An ultimate objective in tissue engineering is to functionalize implantable materials directing cellular adhesion, phenotype, and enhance site-specific regeneration of damaged or diseased tissues. One such instance is the construction of 3D tissue constructs involving multiple cell types. To this point, most PEM-related tissue engineering applications have focused on surface coatings. However, due to the tunable nanoarchitecture of PEMs they can be used in the construction of 3D liver mimics.27 The PEM must provide a mechanical support for LSEC culture, a physical barrier between hepatocytes and LSECs, but most importantly allow diffusion of signaling molecules to facilitate cell–cell communication and phenotypic maintenance of both cell types. Recent efforts to create free standing PEMs comprised of synthetic and biologically derived PEs18,140,141 exhibit tremendous potential to be utilized as scaffolds in tissue engineering. An application with much potential in biological therapeutic applications is the coating of individual cells with biocompatible PEMs. Use of PEMs to coat a cell will likely alter its biological activity, but a carefully chosen combination of PEs may result in optimal physiological function.

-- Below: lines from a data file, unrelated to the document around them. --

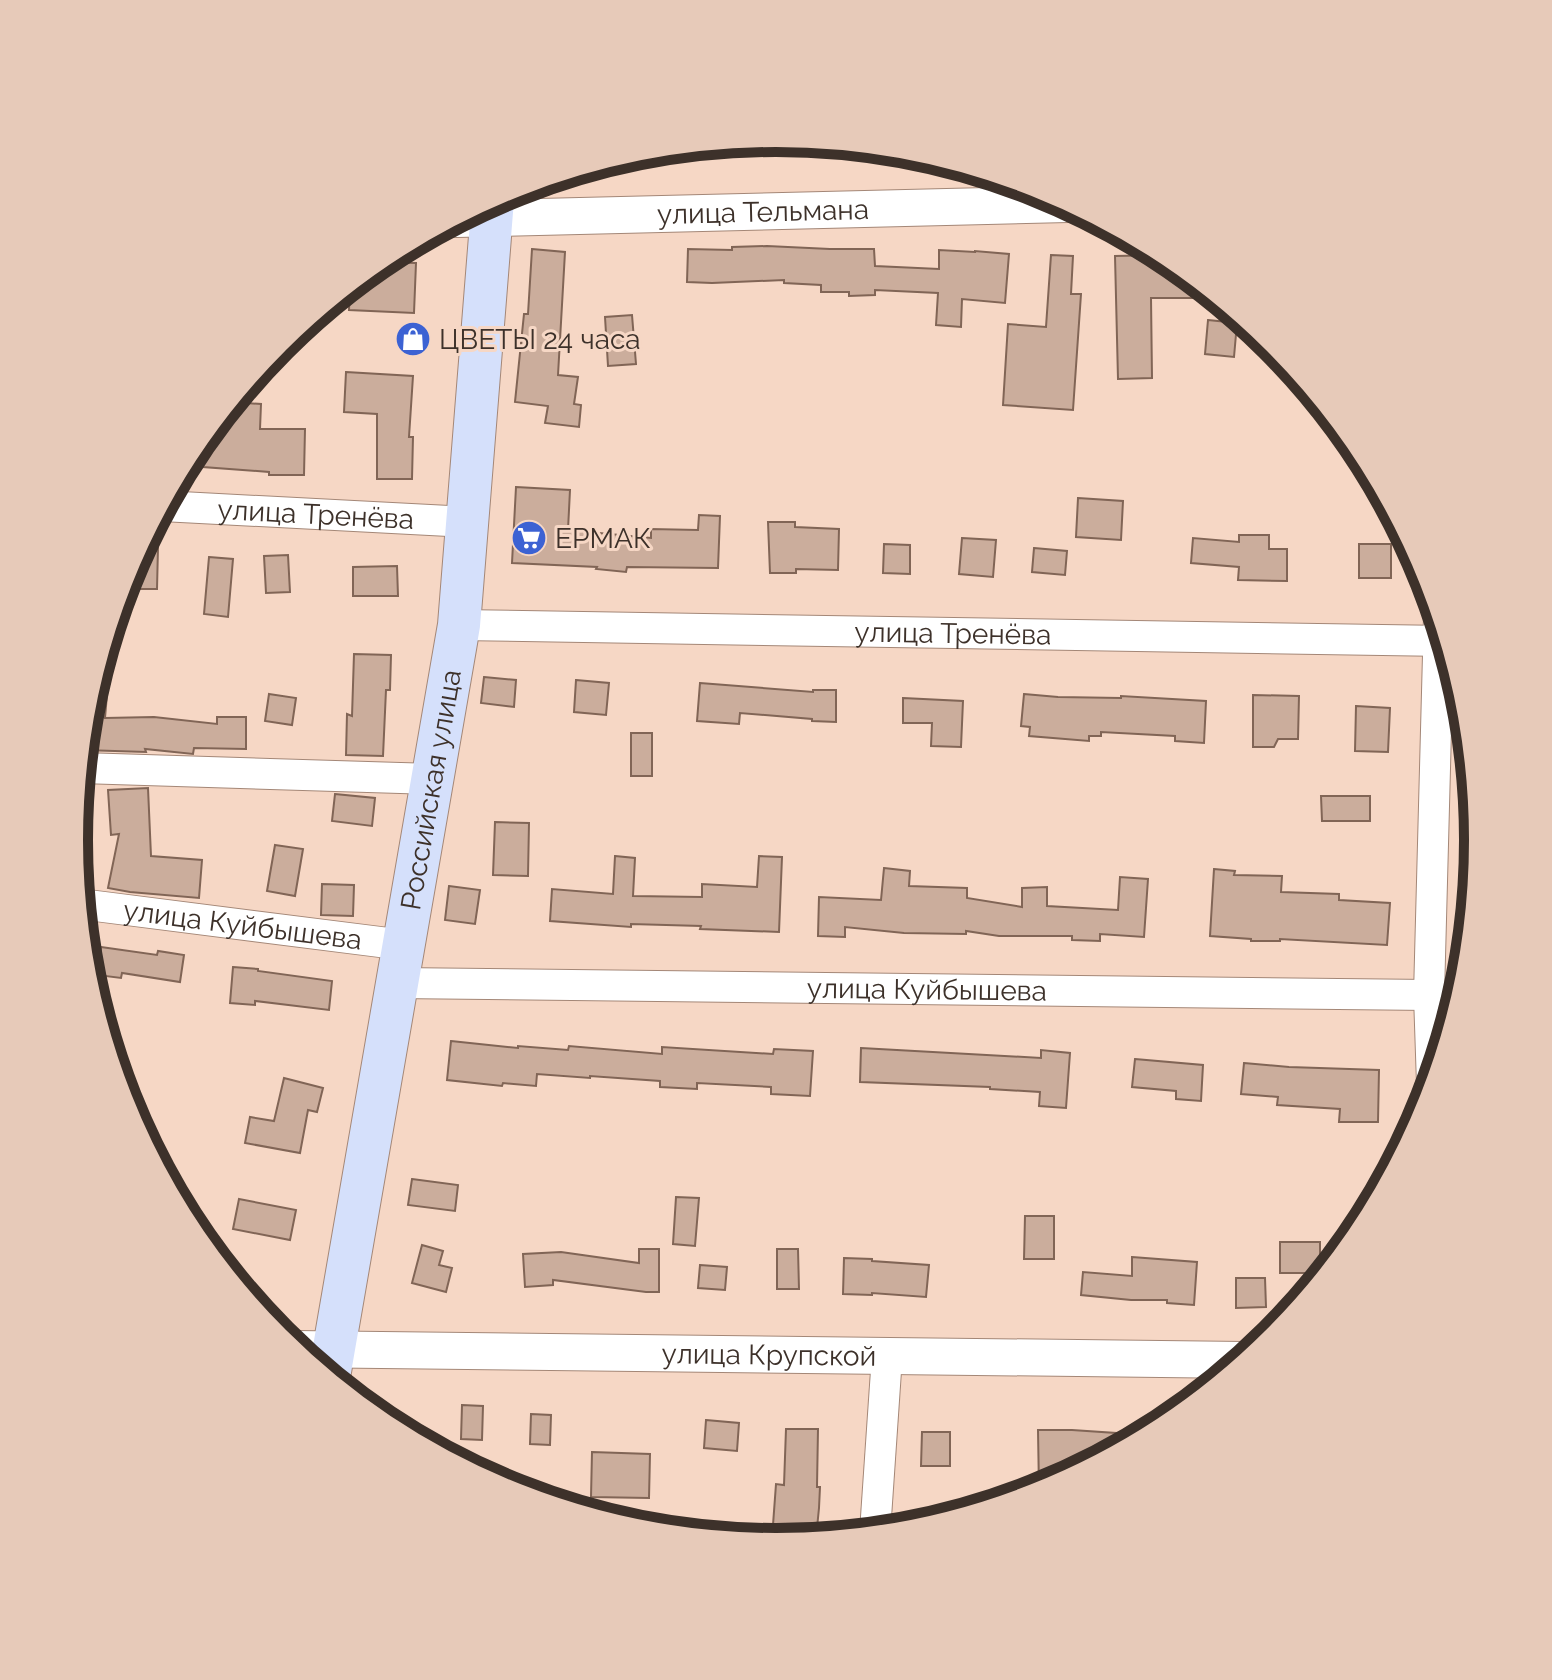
<svg xmlns="http://www.w3.org/2000/svg" width="1552" height="1680" font-family="Raleway,sans-serif">
	<rect width="100%" height="100%" fill="#f6d7c5"/>
	<g fill="#cbad9c" stroke="#816556" stroke-width="2">
		<polygon points="767,246 830,249 874,249 875,266 939,269 939,250 975,252 975,251 1009,254 1005,303 962,299 961,327 936,325 938,293 875,290 875,295 849,296 849,292 821,292 821,285 784,283 784,280 712,283 687,282 688,249 732,250 732,247"/>
		<polygon points="532,249 565,252 558,375 578,377 574,404 581,405 579,427 545,423 548,406 515,402 524,314 528,314"/>
		<polygon points="1051,255 1073,256 1071,294 1081,294 1073,410 1003,405 1008,324 1046,327"/>
		<polygon points="1164,255 1196,281 1196,298 1151,298 1152,378 1118,379 1115,256"/>
		<polygon points="379,262 416,263 414,313 349,310 350,286"/>
		<polygon points="632,315 636,364 608,366 605,317"/>
		<polygon points="1208,320 1237,323 1234,357 1205,354"/>
		<polygon points="346,372 413,376 409,437 413,437 412,479 377,479 377,414 344,412"/>
		<polygon points="232,402 261,404 260,429 305,429 304,475 269,475 269,472 203,467 205,434"/>
		<polygon points="516,487 570,490 568,530 651,538 651,529 698,530 699,515 720,516 718,568 627,567 626,572 596,569 597,567 512,563"/>
		<polygon points="1078,498 1123,501 1121,540 1076,537"/>
		<polygon points="768,522 795,522 795,527 839,529 838,570 796,569 796,573 770,573"/>
		<polygon points="1239,535 1269,535 1269,549 1287,549 1287,581 1238,580 1239,567 1191,563 1193,538 1239,542"/>
		<polygon points="962,538 996,540 993,577 959,574"/>
		<polygon points="884,544 910,545 910,574 883,573"/>
		<rect x="1359" y="544" width="32" height="34"/>
		<polygon points="141,546 158,547 157,589 137,589 138,551"/>
		<polygon points="1034,548 1067,551 1065,575 1032,572"/>
		<polygon points="288,555 290,592 266,593 264,556"/>
		<polygon points="209,557 233,559 228,617 204,614"/>
		<polygon points="397,566 398,596 353,596 353,567"/>
		<polygon points="354,654 391,655 390,690 386,690 383,756 346,755 347,714 352,716"/>
		<polygon points="101,657 110,659 105,718 154,717 217,724 217,717 246,717 246,749 194,748 193,754 145,749 146,752 83,750 88,703"/>
		<polygon points="484,677 516,680 514,707 481,703"/>
		<polygon points="576,680 609,683 606,715 574,712"/>
		<polygon points="700,683 813,692 813,690 836,690 836,722 812,721 812,719 740,713 739,724 697,721"/>
		<polygon points="269,694 296,698 292,725 265,721"/>
		<polygon points="1024,694 1058,697 1121,698 1121,696 1206,701 1204,743 1175,741 1175,736 1101,732 1101,736 1089,736 1089,741 1029,736 1030,727 1021,726"/>
		<polygon points="1253,695 1299,696 1298,739 1278,739 1274,747 1253,747"/>
		<polygon points="903,698 963,701 961,747 931,746 932,723 903,723"/>
		<polygon points="1356,706 1390,708 1388,752 1355,751"/>
		<rect x="631" y="733" width="21" height="43"/>
		<polygon points="148,788 151,856 202,860 199,898 130,892 108,888 119,834 111,835 108,790"/>
		<polygon points="335,794 375,798 372,826 332,821"/>
		<polygon points="1321,796 1370,796 1370,821 1322,821"/>
		<polygon points="495,822 529,823 528,876 493,875"/>
		<polygon points="275,845 303,849 295,896 267,891"/>
		<polygon points="615,856 635,858 633,896 702,897 702,884 757,887 759,856 782,857 779,932 700,929 701,926 631,924 631,927 550,921 552,889 613,894"/>
		<polygon points="884,868 910,871 909,886 967,888 967,898 1022,907 1022,888 1047,887 1047,906 1118,910 1120,877 1148,879 1144,937 1100,934 1100,941 1072,940 1072,936 999,936 966,931 966,934 904,933 845,927 845,937 818,936 819,897 881,900"/>
		<polygon points="1214,869 1235,871 1234,875 1282,876 1281,892 1339,894 1339,900 1390,903 1387,945 1280,939 1280,941 1251,941 1251,939 1210,936"/>
		<polygon points="322,884 354,885 353,916 321,915"/>
		<polygon points="449,886 480,890 475,924 445,920"/>
		<polygon points="101,947 157,955 158,951 184,955 180,982 122,973 121,978 97,975"/>
		<polygon points="233,967 258,969 258,971 332,981 329,1010 255,1001 255,1005 230,1003"/>
		<polygon points="451,1041 518,1048 518,1046 568,1050 569,1046 662,1054 662,1047 773,1054 774,1049 813,1051 810,1096 771,1094 771,1087 697,1083 697,1089 660,1087 660,1081 590,1076 590,1078 537,1074 536,1086 503,1083 502,1086 447,1080"/>
		<polygon points="861,1048 1041,1058 1041,1050 1070,1053 1066,1108 1039,1106 1040,1092 990,1089 990,1087 860,1082"/>
		<polygon points="1135,1059 1203,1065 1201,1101 1176,1099 1176,1091 1132,1087"/>
		<polygon points="1244,1063 1289,1067 1379,1070 1378,1122 1339,1122 1340,1109 1277,1105 1278,1097 1241,1094"/>
		<polygon points="284,1078 323,1088 317,1112 308,1110 300,1153 245,1143 250,1117 274,1121"/>
		<polygon points="412,1179 458,1185 455,1211 408,1205"/>
		<polygon points="676,1197 699,1198 695,1246 673,1244"/>
		<polygon points="239,1199 296,1210 290,1240 233,1229"/>
		<polygon points="1025,1216 1054,1216 1054,1259 1024,1259"/>
		<rect x="1280" y="1242" width="40" height="31"/>
		<polygon points="422,1245 443,1251 439,1265 452,1268 446,1292 412,1283"/>
		<polygon points="639,1249 659,1249 659,1292 646,1292 553,1280 553,1285 525,1287 523,1254 561,1252 639,1263"/>
		<polygon points="777,1249 798,1249 799,1289 777,1289"/>
		<polygon points="1132,1257 1197,1262 1194,1305 1167,1303 1167,1300 1131,1300 1081,1295 1083,1272 1132,1276"/>
		<polygon points="844,1258 872,1259 872,1261 929,1265 926,1297 872,1293 872,1295 843,1294"/>
		<polygon points="700,1265 727,1267 725,1290 698,1288"/>
		<polygon points="1236,1278 1265,1278 1266,1307 1236,1308"/>
		<polygon points="462,1405 483,1406 482,1440 461,1439"/>
		<polygon points="531,1414 551,1415 550,1445 530,1444"/>
		<polygon points="706,1420 739,1423 737,1451 704,1448"/>
		<polygon points="786,1429 818,1429 817,1487 820,1487 819,1508 816,1538 776,1542 774,1542 773,1525 776,1484 784,1485"/>
		<polygon points="1038,1430 1072,1430 1116,1433 1114,1451 1098,1460 1072,1459 1073,1474 1039,1490"/>
		<polygon points="922,1432 950,1432 950,1466 921,1466"/>
		<polygon points="592,1452 650,1454 649,1498 591,1497"/>
	</g>
	<g fill="none" stroke-linecap="round" stroke-linejoin="round">
		<defs>
			<g id="minor">
				<path id="s1" d="M162,506L468,522"/>
				<path id="s2" d="M459,625L1446,641"/>
				<polyline points="81,768 433,779"/>
				<path id="s3" d="M80,904L404,945"/>
				<path id="s4" d="M397,983L1429,995L1458,999"/>
				<polyline points="1432,1084 1429,995 1439,617"/>
				<polyline points="875,1532 887,1356"/>
			</g>
			<g id="tertiary">
				<path id="s5" d="M457,219L1068,204"/>
				<path id="s6" d="M295,1349L1244,1360"/>
			</g>
			<g id="secondary">
				<path id="s7" d="M329,1377L459,625L493,199"/>
			</g>
		</defs>
		<use href="#minor" stroke="#a48777" stroke-width="32"/>
		<use href="#tertiary" stroke="#a48777" stroke-width="38"/>
		<use href="#secondary" stroke="#a48777" stroke-width="44"/>
		<use href="#minor" stroke="#fff" stroke-width="30"/>
		<use href="#tertiary" stroke="#fff" stroke-width="36"/>
		<use href="#secondary" stroke="#d5e0fb" stroke-width="42"/>
	</g>
	<defs>
		<symbol id="shop-disc" viewBox="-11 -11 22 22"><circle r="9.5" fill="#3c62d3" stroke="#f6d7c5"/><path d="M-5-2.5h2.3a2.7 3.5 0 0 1 5.4 0H5L5.5 6h-11ZM-1.5-2.5h3a1.5 2.3 0 0 0-3 0Z" fill="#fff"/></symbol>
		<symbol id="supermarket-disc" viewBox="-11 -11 22 22"><circle r="9.5" fill="#3c62d3" stroke="#f6d7c5"/><path d="M-6-5.5h2.5l.6 2H6L4.5 2H-2.5L-4.4-4H-6ZM-1.5 3.2a1.3 1.3 0 1 0 .1 0ZM3 3.2a1.3 1.3 0 1 0 .1 0Z" fill="#fff"/></symbol>
	</defs>
	<g fill-rule="evenodd">
		<use href="#shop-disc" x="393" y="319" width="40" height="40"/>
		<use href="#supermarket-disc" x="509" y="518" width="40" height="40"/>
	</g>
	<g text-anchor="middle" dominant-baseline="central" stroke-width="6" stroke-linejoin="round" paint-order="stroke">
		<g font-size="28" fill="#3d312a" stroke="#f6d7c5">
			<text stroke="none"><textPath href="#s5" startOffset="306">улица Тельмана</textPath></text>
			<text stroke="none"><textPath href="#s1" startOffset="154">улица Тренёва</textPath></text>
			<text stroke="none"><textPath href="#s2" startOffset="494">улица Тренёва</textPath></text>
			<text stroke="none"><textPath href="#s7" startOffset="596">Российская улица</textPath></text>
			<text stroke="none"><textPath href="#s3" startOffset="164">улица Куйбышева</textPath></text>
			<text stroke="none"><textPath href="#s4" startOffset="530">улица Куйбышева</textPath></text>
			<text stroke="none"><textPath href="#s6" startOffset="474">улица Крупской</textPath></text>
		</g>
		<g font-size="28" fill="#3d312a" stroke="#f6d7c5" text-anchor="start">
			<text x="439" y="339">ЦВЕТЫ 24 часа</text>
			<text x="555" y="538">ЕРМАК</text>
		</g>
	</g>
	<path d="M0 0H1552V1680H0ZM88 840a688 688 0 1 1 1376 0a688 688 0 1 1-1376 0Z" fill="#e7cab9" fill-rule="evenodd"/>
	<path fill="none" stroke="#3d312a" stroke-width="10" d="M88 840a688 688 0 1 1 1376 0a688 688 0 1 1-1376 0Z"/>
</svg>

Finally, the number of tissue engineering application employing PEMs are rapidly expanding and providing useful insights into cellular responses to different combinations of mechanical and chemical signals. In the near future, PEM applications studied in vitro for drug delivery and directing cellular phenotype will undoubtedly proceed to in vivo applications and clinical trials. Current research and emerging ideas to functionalize surfaces for biological applications will benefit from the unique and highly tunable nature of PEMs as they can be deposited on any surface with a wide range of mechanical and chemical properties.
We gratefully acknowledge financial support from the National Science Foundation (DMR-090750, P.R.), the National Institutes of Health (NIDDK-1R21DK077802, P.R.), the Institute for Critical Technology and Applied Sciences (P.R.), and the MILES-NSF IGERT program at Virginia Polytechnic Institute and State University (A.L.L. and P.R.).
No competing financial interests exist.